━━ Records for this exercise ━━

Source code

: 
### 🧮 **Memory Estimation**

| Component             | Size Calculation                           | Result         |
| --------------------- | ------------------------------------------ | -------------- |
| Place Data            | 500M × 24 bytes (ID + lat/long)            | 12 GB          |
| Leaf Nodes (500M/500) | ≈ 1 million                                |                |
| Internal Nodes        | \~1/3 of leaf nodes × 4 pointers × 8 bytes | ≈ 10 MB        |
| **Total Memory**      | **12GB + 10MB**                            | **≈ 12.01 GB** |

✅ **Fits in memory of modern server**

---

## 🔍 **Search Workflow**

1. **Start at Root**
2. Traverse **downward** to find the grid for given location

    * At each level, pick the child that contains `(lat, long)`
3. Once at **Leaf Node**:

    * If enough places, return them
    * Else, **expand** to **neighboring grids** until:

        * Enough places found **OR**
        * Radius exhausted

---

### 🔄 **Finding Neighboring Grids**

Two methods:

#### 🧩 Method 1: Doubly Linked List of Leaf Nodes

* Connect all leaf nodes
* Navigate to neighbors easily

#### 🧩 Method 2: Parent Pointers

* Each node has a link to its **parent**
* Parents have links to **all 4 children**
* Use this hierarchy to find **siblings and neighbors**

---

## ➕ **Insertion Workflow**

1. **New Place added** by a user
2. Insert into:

━━━

The task
Your task is to retype the records precisely as they stand.

Exercise result
Source code

: 
### 🧮 **Memory Estimation**

| Component             | Size Calculation                           | Result         |
| --------------------- | ------------------------------------------ | -------------- |
| Place Data            | 500M × 24 bytes (ID + lat/long)            | 12 GB          |
| Leaf Nodes (500M/500) | ≈ 1 million                                |                |
| Internal Nodes        | \~1/3 of leaf nodes × 4 pointers × 8 bytes | ≈ 10 MB        |
| **Total Memory**      | **12GB + 10MB**                            | **≈ 12.01 GB** |

✅ **Fits in memory of modern server**

---

## 🔍 **Search Workflow**

1. **Start at Root**
2. Traverse **downward** to find the grid for given location

    * At each level, pick the child that contains `(lat, long)`
3. Once at **Leaf Node**:

    * If enough places, return them
    * Else, **expand** to **neighboring grids** until:

        * Enough places found **OR**
        * Radius exhausted

---

### 🔄 **Finding Neighboring Grids**

Two methods:

#### 🧩 Method 1: Doubly Linked List of Leaf Nodes

* Connect all leaf nodes
* Navigate to neighbors easily

#### 🧩 Method 2: Parent Pointers

* Each node has a link to its **parent**
* Parents have links to **all 4 children**
* Use this hierarchy to find **siblings and neighbors**

---

## ➕ **Insertion Workflow**

1. **New Place added** by a user
2. Insert into:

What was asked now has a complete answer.